Linda Tyler, a decorated Black, female LAPD detective closes in on a murder case when she gets news from her hometown about the sudden death of her best friend. Once in Philly a can of worms opens up revealing her friend's death as suspicious. Linda, forever the outsider, gets whiff that their childhood friends from the old neighborhood, Wynnefield, must somehow be involved. Her sense of justice compels Linda to relocate to Philly and take on the deceit, lies, coverups and possible homicide.
Linda went to LA to find success as an actress. Talented and driven she also had another passion, social justice. Linda became consumed with the horrors of unarmed Black people being murdered by police. The Trayvon Martin murder broke something inside of her to the point of depression.

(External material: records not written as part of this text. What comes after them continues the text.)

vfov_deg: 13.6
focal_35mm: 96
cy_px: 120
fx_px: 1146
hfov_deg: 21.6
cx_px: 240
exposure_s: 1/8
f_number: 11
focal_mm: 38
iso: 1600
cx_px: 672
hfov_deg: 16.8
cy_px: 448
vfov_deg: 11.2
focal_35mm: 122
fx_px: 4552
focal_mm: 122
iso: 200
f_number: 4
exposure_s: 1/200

Always true to herself, Linda gets a bright idea: to change the system from the inside and joins the Los Angeles Police Department where she works her way up to homicide detective. Its ironic that she becomes a star on the police force when her previous dream was to be a star of stage and screen.
Estranged from her family back East, Linda has plenty of reasons to stay away. But then the last connection to Philadelphia, her childhood bestie, suddenly dies from a drug overdose. Linda is forced to go home and once there she must confront old friends and family, the very things she distanced herself from, to solve this unfolding mystery. In her purpose to bring justice to her community, Linda makes the decision to straighten out the mess she encounters surrounding her friends death. This leads her to change jurisdiction as a police officer. It may or may not work. She just may have to go solo and be the PI she was probably born to be.

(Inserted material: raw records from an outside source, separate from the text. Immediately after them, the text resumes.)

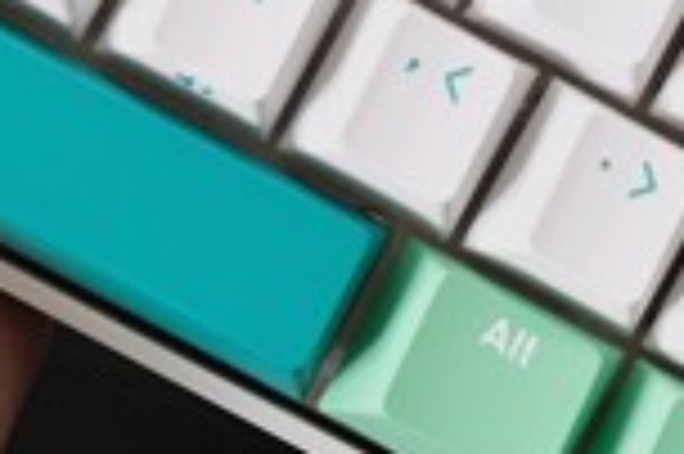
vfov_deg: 8.1
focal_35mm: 163
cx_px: 130
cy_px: -326
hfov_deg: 12.6
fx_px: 3094
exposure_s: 1/15
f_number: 6.4
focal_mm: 20.5
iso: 1250
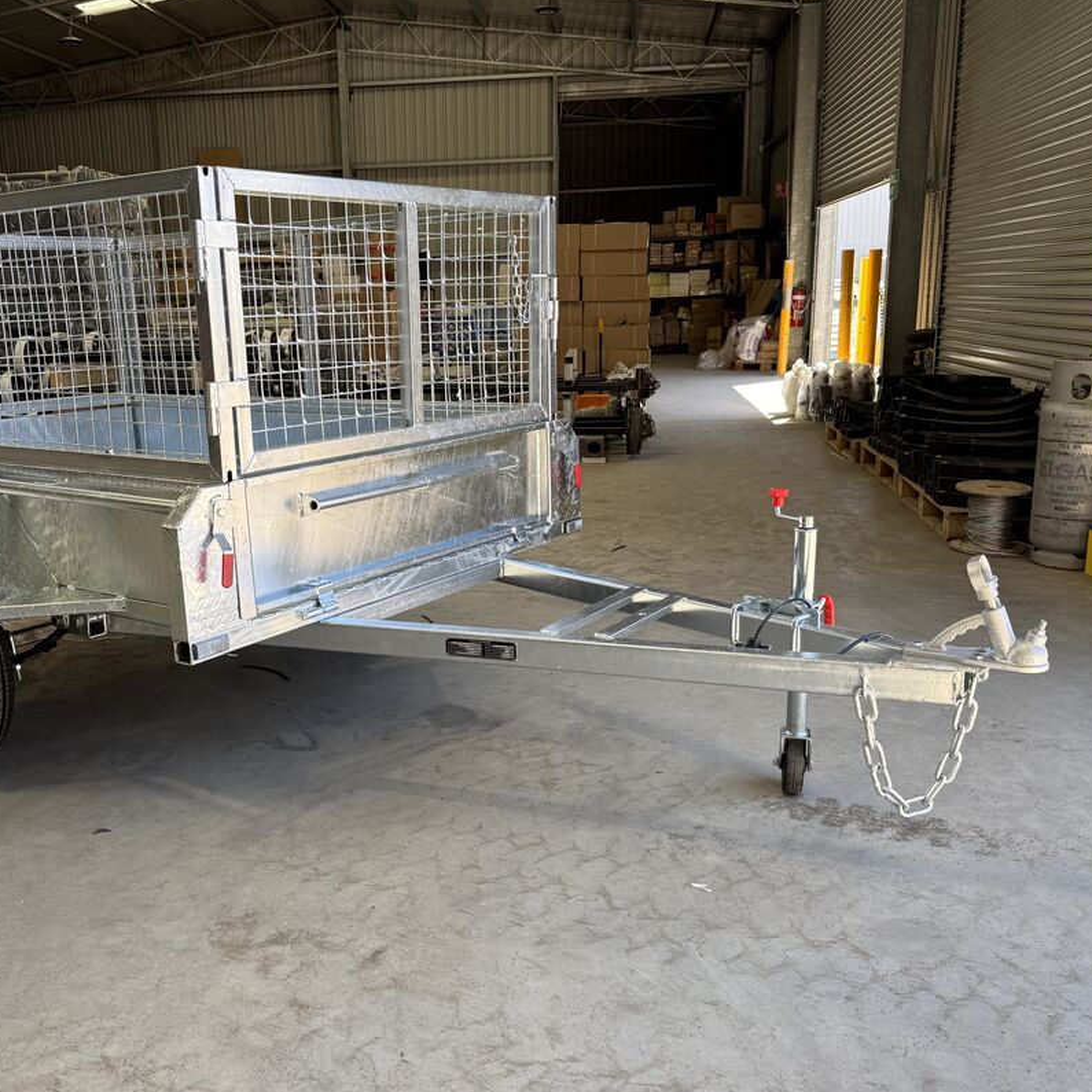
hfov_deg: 50.8
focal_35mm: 32
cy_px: 589
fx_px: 1142
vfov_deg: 51.1
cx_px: 441
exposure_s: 1/254
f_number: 1.78
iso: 64
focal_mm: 6.76
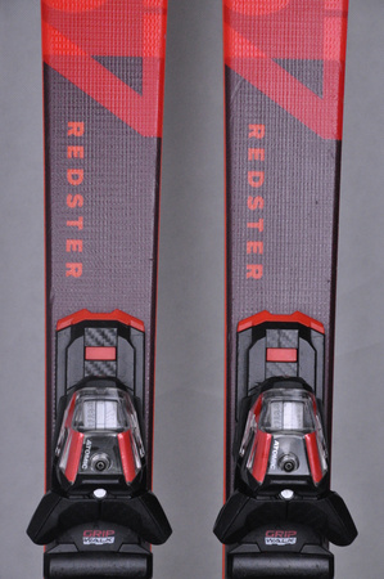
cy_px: 290
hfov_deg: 8.7
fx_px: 2526
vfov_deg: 13.1
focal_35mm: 158
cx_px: 192
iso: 3200
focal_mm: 105
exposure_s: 1/125
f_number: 9.5
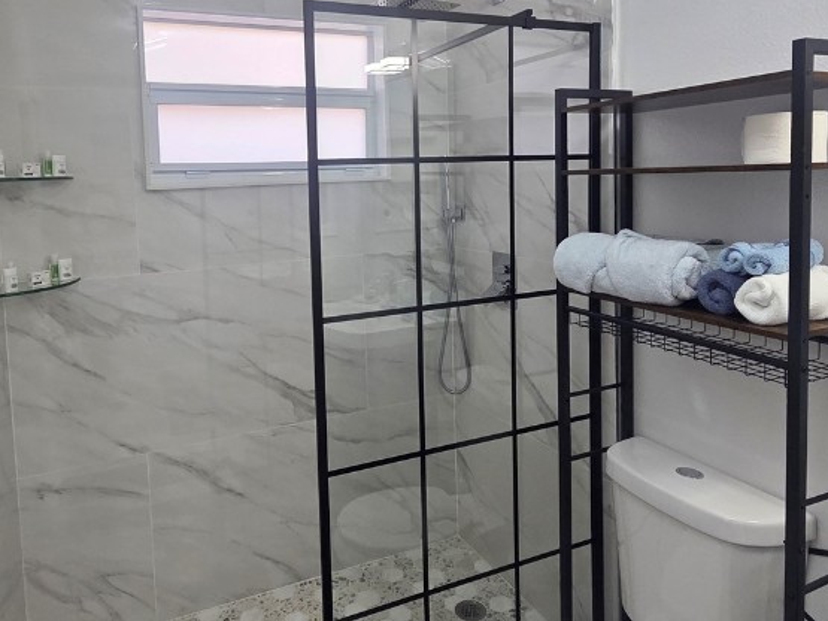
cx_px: 358
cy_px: 215
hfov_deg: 71.3
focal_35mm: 24
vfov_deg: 55.8
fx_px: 574
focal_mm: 2.2
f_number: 2.2
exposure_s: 1/120
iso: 160
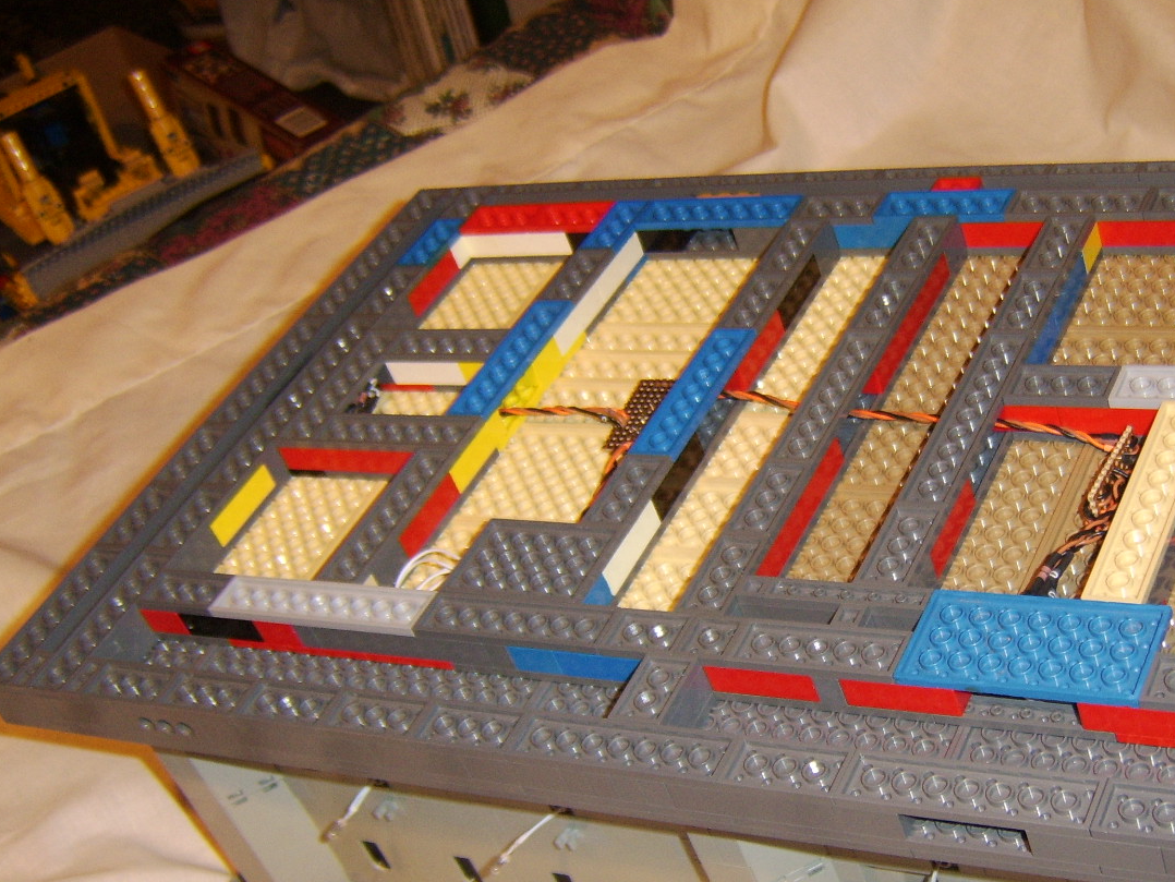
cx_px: 847
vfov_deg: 31.5
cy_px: 516
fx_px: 1562
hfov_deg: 40.3
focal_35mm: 46
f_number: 2.7
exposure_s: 1/30
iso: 200
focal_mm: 8.13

The first season of the Wynnefield will take us down the horrors of addiction and the big money business that drives it. We will unpack the roles of all subjects that lead to the overdose death of Linda's best friend including the tight group of childhood friends, the family trauma, the Pill Mill doctor, and the connection that crosses all the way to China.

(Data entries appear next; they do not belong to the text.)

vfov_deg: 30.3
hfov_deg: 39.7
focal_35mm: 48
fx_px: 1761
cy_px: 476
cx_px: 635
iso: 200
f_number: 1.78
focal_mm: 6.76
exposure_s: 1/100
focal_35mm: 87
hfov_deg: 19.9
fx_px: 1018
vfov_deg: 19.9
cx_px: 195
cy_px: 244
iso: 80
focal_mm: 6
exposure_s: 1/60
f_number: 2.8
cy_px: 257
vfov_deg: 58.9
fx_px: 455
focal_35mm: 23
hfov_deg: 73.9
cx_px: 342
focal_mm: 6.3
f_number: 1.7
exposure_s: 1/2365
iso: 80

Yvette Ganier is an Obie award-winning actor and creative who lives and works out of New York. Ms. Ganier is known for working with August Wilson on three of his last four plays originating the roles of Rena in Jitney and Black Mary in Gem of the Ocean and featured as Tonya in King Hedley II at the Goodman Theatre followed by the Kennedy Center and Broadway where she understudied Viola Davis. Some of Yvette's other credits include Broadway - The Miracle Worker, King Hedley II*; London - *Jitney*; Off-Broadway/NY - The Slow Room, The Block, Pitbulls, Breath Boom, Jitney, For Colored Girls* Regional: The Goodman and Steppenwolf theaters in Chicago; The Mark Taper Forum in LA; The Curran Theater in San Francisco; Baltimore CenterStage; Philadelphia Theatre Company, The Wilma Theatre and Freedom Theatre in Philadelphia; Cleveland Playhouse; Actors Theatre of Louisville; Seattle Rep and The Intiman in Seattle. Film/TV credits include roles on Netflix, Showtime, NBC, CBS, ABC, Lifetime. Yvette has worked with directors Darnell Martin, Lucy Liu, Ernest Dickerson, Charles Dutton, Amy Hobby, Melvin Van Peebles, Darius Clark Monroe and the 2019 Sundance Grand Jury Prize winner Chinonye Chukwu. Yvette is currently recurring in New Amsterdam on NBC as Nurse Linda Weber and stars as LaDonna Gooden in the upcoming digital series, Ms/Manage. Yvette is happy to announce that she is co-producing and acting in the new digital series, I’M Done Dating. In addition, Yvette is a member of the 2021 Orchard Project’s Greenhouse Lab in development of her play, Miss New Orleans and her TV Pilot, Wynnefield which is a Philadelphia based drama. Currently, Yvette stars in The October Storm by Joshua Allen (Empire, In Treatment) as the lead character, Mrs. Elkins at The Hudson Stage Company. Other awards include an LA Ovations Award, NAACP Image Award and the AUDELCO Award.